» Data listing
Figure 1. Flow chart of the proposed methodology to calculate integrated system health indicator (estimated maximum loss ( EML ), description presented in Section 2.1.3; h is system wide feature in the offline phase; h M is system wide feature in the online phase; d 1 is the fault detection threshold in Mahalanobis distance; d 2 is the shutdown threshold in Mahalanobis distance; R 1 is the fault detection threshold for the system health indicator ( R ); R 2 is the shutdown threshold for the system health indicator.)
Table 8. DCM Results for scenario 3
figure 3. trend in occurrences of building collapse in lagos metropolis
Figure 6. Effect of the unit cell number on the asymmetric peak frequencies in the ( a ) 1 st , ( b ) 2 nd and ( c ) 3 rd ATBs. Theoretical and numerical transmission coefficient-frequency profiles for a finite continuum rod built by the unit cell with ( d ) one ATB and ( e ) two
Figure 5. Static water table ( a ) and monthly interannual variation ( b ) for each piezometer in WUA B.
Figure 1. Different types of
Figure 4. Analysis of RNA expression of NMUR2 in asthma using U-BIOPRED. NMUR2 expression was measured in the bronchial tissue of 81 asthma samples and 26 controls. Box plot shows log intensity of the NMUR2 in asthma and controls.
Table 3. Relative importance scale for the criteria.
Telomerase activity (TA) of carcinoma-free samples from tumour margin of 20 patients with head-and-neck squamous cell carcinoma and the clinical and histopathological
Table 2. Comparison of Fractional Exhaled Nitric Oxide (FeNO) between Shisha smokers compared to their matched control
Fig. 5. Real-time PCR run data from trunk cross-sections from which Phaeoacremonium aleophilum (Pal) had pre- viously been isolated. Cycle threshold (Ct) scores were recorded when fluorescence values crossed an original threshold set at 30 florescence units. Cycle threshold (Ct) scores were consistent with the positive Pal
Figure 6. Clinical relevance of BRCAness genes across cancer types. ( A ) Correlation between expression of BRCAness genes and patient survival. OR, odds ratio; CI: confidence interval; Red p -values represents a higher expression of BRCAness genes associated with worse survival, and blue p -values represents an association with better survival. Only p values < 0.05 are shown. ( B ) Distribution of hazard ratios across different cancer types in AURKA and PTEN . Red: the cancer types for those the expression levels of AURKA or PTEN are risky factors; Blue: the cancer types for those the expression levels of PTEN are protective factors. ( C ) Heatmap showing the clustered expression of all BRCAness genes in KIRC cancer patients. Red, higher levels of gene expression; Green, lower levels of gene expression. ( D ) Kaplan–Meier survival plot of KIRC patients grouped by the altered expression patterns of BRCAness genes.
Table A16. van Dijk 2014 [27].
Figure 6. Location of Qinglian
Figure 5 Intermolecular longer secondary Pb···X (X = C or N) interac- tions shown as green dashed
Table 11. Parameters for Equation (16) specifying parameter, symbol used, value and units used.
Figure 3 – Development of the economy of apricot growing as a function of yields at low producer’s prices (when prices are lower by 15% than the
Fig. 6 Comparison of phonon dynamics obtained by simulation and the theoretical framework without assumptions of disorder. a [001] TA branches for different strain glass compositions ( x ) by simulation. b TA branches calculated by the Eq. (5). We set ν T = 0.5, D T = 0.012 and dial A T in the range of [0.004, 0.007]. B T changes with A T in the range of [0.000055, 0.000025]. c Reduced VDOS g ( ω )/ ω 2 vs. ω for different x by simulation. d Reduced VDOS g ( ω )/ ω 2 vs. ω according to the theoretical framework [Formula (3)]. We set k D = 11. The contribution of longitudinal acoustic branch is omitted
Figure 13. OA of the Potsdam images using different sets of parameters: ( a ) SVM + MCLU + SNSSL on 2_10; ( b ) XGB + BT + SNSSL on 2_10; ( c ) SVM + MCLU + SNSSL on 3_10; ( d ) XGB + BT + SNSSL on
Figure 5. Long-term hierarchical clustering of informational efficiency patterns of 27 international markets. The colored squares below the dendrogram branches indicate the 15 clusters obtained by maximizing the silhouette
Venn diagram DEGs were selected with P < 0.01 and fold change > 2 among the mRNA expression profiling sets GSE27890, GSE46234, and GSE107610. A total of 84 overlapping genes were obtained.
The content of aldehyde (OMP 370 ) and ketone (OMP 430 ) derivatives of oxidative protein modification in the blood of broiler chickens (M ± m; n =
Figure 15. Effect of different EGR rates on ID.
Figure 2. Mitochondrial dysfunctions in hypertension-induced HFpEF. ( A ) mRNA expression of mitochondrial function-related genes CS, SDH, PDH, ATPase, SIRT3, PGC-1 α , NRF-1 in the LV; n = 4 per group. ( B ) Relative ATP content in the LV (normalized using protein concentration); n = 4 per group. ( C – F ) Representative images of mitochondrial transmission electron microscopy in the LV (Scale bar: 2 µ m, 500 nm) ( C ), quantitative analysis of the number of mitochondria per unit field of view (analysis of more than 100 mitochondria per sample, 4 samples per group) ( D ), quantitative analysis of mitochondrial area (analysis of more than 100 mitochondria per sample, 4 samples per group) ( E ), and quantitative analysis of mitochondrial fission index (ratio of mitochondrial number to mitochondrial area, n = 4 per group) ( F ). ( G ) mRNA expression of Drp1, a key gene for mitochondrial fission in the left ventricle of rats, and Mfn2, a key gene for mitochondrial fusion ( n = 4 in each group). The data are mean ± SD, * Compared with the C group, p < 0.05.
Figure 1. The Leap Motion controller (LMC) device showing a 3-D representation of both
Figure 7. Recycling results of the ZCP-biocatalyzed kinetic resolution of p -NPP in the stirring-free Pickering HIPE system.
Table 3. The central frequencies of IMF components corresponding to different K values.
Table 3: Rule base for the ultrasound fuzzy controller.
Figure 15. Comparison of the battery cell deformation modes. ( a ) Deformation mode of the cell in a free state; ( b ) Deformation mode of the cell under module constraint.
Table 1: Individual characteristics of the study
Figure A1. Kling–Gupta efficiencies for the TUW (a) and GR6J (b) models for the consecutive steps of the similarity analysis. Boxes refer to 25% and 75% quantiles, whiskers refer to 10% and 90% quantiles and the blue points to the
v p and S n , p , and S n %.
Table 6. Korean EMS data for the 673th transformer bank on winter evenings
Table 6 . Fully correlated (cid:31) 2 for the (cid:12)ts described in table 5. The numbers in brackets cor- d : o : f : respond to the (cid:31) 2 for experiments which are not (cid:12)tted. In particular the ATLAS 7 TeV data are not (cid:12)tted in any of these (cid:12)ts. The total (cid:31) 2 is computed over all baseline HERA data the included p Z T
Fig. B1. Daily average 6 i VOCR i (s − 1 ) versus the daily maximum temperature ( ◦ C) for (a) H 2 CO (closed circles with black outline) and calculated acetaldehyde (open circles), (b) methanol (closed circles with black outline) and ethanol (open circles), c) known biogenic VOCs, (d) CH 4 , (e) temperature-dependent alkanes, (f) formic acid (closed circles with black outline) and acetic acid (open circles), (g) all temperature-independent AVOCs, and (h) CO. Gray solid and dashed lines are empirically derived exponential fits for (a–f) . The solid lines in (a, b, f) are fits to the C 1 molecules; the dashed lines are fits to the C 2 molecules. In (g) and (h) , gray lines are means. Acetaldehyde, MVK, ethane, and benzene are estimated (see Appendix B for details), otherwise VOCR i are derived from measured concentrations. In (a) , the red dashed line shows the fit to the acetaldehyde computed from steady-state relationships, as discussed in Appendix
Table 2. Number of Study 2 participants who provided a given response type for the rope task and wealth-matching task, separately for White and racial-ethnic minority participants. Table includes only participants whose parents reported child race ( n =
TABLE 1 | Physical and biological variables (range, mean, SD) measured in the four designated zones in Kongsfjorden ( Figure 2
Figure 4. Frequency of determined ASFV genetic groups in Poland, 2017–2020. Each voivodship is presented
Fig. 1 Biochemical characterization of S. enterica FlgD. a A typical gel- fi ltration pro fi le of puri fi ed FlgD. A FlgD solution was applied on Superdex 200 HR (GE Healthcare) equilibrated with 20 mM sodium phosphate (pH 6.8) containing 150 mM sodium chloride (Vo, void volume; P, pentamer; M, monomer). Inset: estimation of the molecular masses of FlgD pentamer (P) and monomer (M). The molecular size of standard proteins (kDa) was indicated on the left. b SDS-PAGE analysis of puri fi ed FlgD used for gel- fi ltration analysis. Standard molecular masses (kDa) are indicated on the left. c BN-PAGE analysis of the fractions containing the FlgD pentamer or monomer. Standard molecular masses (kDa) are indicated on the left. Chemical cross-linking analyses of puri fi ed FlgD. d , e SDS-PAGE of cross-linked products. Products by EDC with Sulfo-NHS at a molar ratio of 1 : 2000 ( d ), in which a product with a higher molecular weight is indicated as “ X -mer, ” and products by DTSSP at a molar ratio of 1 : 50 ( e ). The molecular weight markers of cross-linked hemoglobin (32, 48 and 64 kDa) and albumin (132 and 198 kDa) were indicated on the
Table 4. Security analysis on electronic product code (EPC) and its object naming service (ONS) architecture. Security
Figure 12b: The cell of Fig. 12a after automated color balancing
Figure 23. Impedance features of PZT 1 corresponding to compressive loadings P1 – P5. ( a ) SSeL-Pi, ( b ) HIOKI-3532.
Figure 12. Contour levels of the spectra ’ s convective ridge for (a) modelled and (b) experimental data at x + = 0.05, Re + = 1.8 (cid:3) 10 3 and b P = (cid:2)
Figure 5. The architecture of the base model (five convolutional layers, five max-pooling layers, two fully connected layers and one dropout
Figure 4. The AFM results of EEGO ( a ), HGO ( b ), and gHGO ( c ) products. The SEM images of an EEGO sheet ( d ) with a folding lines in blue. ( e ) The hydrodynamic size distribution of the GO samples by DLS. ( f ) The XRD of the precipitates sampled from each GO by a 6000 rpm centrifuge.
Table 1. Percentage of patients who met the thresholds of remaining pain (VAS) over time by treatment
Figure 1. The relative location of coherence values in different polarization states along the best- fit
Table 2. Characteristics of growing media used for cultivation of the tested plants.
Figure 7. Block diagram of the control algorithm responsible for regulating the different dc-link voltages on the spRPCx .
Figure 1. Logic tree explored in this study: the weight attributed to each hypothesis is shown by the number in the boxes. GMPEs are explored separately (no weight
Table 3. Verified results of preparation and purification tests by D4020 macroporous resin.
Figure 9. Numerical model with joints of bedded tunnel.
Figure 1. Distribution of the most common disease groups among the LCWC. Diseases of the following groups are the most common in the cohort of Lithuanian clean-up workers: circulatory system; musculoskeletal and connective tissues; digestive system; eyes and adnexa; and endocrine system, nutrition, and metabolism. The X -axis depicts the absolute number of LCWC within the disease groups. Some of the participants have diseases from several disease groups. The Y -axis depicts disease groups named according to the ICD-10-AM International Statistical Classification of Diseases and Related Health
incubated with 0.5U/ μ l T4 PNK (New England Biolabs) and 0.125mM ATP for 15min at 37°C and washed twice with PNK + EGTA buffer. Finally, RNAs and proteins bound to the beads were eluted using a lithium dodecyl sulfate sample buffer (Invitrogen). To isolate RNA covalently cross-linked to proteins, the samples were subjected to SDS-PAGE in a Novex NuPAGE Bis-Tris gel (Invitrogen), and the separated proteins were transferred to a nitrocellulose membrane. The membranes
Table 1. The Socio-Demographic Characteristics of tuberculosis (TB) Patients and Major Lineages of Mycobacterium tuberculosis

» What is needed
Output the lines above between the one holding "figure 3. trend" and the one holding "Table 2. Comparison", inclusive, with nothing before or after them.

» Written answer
figure 3. trend in occurrences of building collapse in lagos metropolis
Figure 6. Effect of the unit cell number on the asymmetric peak frequencies in the ( a ) 1 st , ( b ) 2 nd and ( c ) 3 rd ATBs. Theoretical and numerical transmission coefficient-frequency profiles for a finite continuum rod built by the unit cell with ( d ) one ATB and ( e ) two
Figure 5. Static water table ( a ) and monthly interannual variation ( b ) for each piezometer in WUA B.
Figure 1. Different types of
Figure 4. Analysis of RNA expression of NMUR2 in asthma using U-BIOPRED. NMUR2 expression was measured in the bronchial tissue of 81 asthma samples and 26 controls. Box plot shows log intensity of the NMUR2 in asthma and controls.
Table 3. Relative importance scale for the criteria.
Telomerase activity (TA) of carcinoma-free samples from tumour margin of 20 patients with head-and-neck squamous cell carcinoma and the clinical and histopathological
Table 2. Comparison of Fractional Exhaled Nitric Oxide (FeNO) between Shisha smokers compared to their matched control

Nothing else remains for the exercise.